This study demonstrates that communicating the risks associated with second-hand smoke may be an effective part of adolescent smoking prevention strategies. Adolescents who held perceptions of high personal and parental second-hand smoke risks were significantly less likely to smoke a whole cigarette later. These two perceptions of second-hand smoke were significant predictors of future smoking initiation, even when controlling for other known predictors of adolescents smoking, including perceptions of short-term and long-term smoking risks, having friends who smoke, and having parents who smoke [5,31,38,39]. Adolescents who reported the highest estimates of risks for personal second-hand smoke were 0.25 as likely to smoke compared to adolescents who provided the lowest estimates of risk. Likewise, adolescents who perceived the highest estimates of risks associated with parental second-hand smoke were 0.26 as likely to smoke in the future compared to adolescents who provided the lowest estimates of risk. These effects are over three times as large as a smoking peer’s influence on a nonsmoking adolescents’ risk for smoking initiation (a 1.18 increased odds of smoking for each friend who smokes).
There are two potential reasons why perceptions of personal and parental second-hand smoke risks were significant predictors of smoking initiation, whereas perceptions of theoretical second-hand smoke risks and behavioral modeling risks were not. First, it is possible that personal risks and parental risks represent tangible and realistic risks in an adolescent’s life compared to theoretical or modeling risks. Second, our results may reflect the effectiveness of public health messages regarding second-hand smoke. Specifically, public health messages regarding second-hand smoke are usually geared toward harm that one’s smoking may pose to family members and friends. Our findings that perceptions of personal and parental second-hand smoke risks deter adolescent smoking may be linked to public health efforts to communicate second-hand smoke risks.
━━━━━━━━
ACTIVITY 1: Check (a), (b) and (c) against the second-hand smoke passage above. For each, answer yes or no and quote the words from the passage that settle it. (a) Perceived theoretical second-hand smoke risks were a significant predictor of smoking initiation. (b) The odds of smoking rise by 1.18 for each friend who smokes. (c) Adolescents with the highest personal second-hand smoke risk estimates were 0.26 as likely to smoke as those with the lowest.
ACTIVITY 2: Write what comes next in the second-hand smoke passage above, starting after its final sentence.

GIVEN RECORDS:
━━━━━━━━
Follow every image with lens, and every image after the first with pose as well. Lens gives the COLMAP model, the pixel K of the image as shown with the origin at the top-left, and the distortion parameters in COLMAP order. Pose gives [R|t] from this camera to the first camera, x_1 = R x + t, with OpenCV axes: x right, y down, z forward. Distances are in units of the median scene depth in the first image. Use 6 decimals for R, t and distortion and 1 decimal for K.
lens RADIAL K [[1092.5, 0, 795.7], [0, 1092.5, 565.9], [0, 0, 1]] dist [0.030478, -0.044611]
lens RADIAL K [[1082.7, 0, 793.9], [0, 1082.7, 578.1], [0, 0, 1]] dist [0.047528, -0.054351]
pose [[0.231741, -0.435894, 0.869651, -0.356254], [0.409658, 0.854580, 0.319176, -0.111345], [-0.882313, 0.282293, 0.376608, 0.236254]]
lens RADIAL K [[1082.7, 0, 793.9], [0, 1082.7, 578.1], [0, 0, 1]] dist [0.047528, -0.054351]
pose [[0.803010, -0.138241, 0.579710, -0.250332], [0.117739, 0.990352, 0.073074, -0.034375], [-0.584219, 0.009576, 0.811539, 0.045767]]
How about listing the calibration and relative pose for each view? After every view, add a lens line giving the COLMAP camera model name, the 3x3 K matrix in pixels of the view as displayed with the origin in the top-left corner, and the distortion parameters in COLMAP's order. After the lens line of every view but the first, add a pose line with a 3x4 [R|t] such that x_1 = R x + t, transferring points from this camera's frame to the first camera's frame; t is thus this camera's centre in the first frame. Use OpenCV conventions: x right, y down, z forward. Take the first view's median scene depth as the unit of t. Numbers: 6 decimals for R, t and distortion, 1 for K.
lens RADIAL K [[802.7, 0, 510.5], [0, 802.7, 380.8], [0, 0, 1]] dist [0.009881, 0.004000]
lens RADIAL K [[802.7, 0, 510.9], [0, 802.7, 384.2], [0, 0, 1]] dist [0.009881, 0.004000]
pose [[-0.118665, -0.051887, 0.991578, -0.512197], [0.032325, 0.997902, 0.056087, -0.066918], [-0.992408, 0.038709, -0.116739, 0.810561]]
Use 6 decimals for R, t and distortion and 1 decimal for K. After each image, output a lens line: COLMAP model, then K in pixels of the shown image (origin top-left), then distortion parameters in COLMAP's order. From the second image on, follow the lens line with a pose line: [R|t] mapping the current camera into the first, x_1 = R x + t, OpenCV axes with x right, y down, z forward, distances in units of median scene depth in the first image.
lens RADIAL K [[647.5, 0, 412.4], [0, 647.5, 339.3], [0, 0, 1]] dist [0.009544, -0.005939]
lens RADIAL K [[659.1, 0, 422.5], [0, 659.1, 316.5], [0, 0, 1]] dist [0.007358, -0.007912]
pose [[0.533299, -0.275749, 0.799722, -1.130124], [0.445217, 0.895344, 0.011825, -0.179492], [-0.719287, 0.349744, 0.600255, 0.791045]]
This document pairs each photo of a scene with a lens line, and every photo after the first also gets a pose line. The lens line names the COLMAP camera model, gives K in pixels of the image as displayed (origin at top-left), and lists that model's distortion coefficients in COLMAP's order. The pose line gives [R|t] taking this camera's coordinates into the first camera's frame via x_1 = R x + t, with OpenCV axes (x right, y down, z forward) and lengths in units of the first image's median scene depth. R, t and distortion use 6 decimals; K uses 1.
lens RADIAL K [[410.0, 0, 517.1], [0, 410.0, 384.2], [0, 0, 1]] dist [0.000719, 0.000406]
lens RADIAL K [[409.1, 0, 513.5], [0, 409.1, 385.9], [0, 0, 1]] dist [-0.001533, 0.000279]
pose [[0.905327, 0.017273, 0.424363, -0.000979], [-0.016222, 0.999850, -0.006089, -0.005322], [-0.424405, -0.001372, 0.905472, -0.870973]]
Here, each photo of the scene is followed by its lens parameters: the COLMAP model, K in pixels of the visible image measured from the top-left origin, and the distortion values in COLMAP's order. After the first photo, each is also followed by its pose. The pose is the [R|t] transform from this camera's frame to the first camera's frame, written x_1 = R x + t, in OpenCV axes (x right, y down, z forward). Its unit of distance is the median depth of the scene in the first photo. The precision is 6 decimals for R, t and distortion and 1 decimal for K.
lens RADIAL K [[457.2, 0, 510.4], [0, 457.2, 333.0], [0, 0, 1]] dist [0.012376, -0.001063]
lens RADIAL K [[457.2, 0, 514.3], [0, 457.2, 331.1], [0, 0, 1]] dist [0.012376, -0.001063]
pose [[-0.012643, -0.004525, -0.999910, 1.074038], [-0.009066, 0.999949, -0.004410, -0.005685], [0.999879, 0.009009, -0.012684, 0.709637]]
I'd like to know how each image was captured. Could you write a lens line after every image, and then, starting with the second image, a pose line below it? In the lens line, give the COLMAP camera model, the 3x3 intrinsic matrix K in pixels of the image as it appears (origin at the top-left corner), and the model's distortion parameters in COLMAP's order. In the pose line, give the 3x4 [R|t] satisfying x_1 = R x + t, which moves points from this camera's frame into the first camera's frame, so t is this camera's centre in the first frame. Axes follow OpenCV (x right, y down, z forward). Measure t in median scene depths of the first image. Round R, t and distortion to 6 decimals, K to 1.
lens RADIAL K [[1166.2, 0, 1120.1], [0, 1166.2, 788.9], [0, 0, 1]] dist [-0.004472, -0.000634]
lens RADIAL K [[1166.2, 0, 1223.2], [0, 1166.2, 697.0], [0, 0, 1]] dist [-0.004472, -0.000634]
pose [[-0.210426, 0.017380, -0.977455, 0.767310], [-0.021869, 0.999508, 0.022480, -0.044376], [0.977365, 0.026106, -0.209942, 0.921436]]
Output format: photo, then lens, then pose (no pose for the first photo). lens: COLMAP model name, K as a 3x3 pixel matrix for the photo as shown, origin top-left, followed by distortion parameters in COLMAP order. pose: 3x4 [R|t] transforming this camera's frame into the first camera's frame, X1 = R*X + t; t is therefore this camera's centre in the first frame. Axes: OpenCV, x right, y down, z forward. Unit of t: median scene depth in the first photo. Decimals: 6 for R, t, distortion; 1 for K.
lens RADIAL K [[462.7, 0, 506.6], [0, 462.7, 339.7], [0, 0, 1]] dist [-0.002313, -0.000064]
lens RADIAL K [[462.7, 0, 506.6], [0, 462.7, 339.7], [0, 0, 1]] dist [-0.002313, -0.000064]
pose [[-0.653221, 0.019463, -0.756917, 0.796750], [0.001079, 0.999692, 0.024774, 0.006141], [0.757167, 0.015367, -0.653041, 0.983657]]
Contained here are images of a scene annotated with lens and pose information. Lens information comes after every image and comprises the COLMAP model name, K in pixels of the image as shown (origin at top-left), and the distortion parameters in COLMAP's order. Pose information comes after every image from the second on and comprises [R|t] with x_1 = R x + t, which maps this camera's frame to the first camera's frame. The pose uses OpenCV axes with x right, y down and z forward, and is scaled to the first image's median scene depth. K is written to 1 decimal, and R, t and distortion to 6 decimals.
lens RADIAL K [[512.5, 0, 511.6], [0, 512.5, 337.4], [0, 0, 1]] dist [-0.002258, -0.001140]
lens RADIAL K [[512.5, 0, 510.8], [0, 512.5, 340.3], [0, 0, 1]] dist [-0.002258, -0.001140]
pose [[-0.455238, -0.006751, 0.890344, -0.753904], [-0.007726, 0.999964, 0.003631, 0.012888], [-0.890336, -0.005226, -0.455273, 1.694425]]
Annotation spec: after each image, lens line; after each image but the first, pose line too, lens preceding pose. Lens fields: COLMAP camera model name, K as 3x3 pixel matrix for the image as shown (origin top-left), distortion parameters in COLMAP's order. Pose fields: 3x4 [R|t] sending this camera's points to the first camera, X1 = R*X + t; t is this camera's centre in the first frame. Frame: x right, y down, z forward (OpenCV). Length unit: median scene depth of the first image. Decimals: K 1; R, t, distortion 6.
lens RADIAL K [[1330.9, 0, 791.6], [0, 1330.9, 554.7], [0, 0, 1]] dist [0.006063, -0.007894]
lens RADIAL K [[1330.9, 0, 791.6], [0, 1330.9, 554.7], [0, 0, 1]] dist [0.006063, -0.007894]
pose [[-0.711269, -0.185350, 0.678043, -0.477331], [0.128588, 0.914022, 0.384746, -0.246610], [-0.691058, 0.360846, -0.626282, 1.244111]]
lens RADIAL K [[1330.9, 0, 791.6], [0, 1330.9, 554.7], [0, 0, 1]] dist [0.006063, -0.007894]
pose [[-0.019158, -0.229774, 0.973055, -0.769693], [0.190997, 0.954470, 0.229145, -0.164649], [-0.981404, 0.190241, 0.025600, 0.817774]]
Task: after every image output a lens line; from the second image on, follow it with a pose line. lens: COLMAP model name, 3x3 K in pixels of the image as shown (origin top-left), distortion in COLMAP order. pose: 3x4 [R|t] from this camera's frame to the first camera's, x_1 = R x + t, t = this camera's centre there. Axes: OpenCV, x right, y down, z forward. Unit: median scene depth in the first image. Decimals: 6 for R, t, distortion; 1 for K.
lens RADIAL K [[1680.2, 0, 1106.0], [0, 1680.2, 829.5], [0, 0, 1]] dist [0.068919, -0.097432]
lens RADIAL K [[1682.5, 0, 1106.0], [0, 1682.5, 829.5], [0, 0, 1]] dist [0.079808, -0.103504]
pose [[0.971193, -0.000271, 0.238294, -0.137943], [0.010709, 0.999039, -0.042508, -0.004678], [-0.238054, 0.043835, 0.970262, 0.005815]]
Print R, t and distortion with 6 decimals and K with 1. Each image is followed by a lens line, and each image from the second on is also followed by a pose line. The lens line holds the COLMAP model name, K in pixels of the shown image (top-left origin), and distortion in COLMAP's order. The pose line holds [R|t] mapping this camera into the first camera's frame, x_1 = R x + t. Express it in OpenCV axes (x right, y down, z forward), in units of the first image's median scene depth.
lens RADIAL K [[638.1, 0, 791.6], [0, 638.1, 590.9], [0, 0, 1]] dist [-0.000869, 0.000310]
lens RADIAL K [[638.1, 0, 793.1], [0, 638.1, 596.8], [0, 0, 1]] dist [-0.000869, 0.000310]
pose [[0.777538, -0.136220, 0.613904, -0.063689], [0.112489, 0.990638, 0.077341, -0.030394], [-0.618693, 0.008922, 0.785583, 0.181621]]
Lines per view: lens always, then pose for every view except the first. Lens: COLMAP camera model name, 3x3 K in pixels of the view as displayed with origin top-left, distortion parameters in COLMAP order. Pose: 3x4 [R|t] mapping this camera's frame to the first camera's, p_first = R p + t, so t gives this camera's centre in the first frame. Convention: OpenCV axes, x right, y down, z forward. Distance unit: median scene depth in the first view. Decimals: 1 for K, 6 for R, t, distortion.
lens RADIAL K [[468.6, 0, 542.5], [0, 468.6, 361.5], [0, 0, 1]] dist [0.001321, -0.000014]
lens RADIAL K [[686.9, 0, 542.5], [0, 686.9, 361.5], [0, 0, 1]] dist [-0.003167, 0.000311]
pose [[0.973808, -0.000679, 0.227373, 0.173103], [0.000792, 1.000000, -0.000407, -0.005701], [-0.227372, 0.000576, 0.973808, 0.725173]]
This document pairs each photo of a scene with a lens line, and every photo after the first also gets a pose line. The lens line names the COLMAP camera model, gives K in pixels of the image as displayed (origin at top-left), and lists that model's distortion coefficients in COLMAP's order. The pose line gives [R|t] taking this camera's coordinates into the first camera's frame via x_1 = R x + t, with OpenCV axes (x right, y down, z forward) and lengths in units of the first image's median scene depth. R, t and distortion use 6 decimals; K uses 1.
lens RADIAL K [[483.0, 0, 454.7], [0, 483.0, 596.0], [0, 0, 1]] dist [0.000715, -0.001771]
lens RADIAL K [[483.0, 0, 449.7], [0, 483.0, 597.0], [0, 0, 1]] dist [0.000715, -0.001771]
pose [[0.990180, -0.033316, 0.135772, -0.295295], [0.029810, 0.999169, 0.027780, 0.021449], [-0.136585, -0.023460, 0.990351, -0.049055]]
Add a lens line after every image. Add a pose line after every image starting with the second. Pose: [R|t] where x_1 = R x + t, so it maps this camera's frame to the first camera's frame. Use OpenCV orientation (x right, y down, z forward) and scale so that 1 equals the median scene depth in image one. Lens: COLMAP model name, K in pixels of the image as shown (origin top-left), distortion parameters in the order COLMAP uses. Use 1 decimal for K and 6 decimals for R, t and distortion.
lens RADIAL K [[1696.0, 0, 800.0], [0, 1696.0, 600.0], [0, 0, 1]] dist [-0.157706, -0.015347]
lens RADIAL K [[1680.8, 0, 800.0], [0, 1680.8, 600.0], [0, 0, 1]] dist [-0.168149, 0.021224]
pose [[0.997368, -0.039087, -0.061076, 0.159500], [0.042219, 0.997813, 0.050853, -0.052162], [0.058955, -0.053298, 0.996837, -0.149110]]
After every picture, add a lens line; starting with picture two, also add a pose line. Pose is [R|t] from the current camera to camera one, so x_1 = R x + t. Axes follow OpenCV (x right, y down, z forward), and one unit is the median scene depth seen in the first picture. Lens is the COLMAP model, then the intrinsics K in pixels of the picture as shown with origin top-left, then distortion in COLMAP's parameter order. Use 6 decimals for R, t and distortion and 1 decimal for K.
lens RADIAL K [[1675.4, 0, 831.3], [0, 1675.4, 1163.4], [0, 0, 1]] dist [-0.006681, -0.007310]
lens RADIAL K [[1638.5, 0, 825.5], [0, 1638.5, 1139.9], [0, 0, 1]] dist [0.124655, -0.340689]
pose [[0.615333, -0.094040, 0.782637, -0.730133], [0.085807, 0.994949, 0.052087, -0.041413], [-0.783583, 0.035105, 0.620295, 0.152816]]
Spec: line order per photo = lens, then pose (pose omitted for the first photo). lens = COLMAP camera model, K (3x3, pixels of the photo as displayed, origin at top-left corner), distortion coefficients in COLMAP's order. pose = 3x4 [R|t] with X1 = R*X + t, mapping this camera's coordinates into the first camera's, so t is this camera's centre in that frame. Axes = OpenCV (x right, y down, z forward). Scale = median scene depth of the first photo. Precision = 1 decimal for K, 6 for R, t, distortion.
━━━━━━━━
WRITTEN RESPONSE 1:
(a) No: "whereas perceptions of theoretical second-hand smoke risks and behavioral modeling risks were not"
(b) Yes: "a 1.18 increased odds of smoking for each friend who smokes"
(c) No: "Adolescents who reported the highest estimates of risks for personal second-hand smoke were 0.25 as likely to smoke compared to adolescents who provided the lowest estimates of risk"

WRITTEN RESPONSE 2:
In addition to the implications for adolescent tobacco prevention strategy, these findings also contribute to theoretical models of adolescent risk behaviors. The results expand the scope of the Health Beliefs Model to include risks not only to one’s own body and well-being, but also the concern for risks posed upon people within one’s social environment. Decisions to not smoke are, in part, driven by the social costs of smoking (i.e., putting other people at risk).
The finding that perceptions of second-hand smoke risks deter future smoking initiation is a stronger deterrent than perceptions of active smoking risks may indicate that perceptions of second-hand smoke risks are more important than perceived risks of active smoking in the decision-making process underlying smoking initiation. Perceptions of second-hand smoke risks were stronger predictors of smoking initiation than having a friend who smokes. This fact suggests that increasing perceptions of second-hand smoke risks may be an effective strategy to counter the influence of peers who smoke. It is likely that clean indoor air campaigns may effectively communicate second-hand smoke risks to adolescents, and thus, serve as a preventative strategy against adolescent smoking initiation. Previous studies have shown that adolescents living in communities with smoke-free workplaces have lower smoking rates, even though most adolescents are not in the workforce [40]. The current study explains and extends that finding by demonstrating that the increase in perceptions of secondhand smoke risks that accompany creating smoke-free policies deters adolescent smoking.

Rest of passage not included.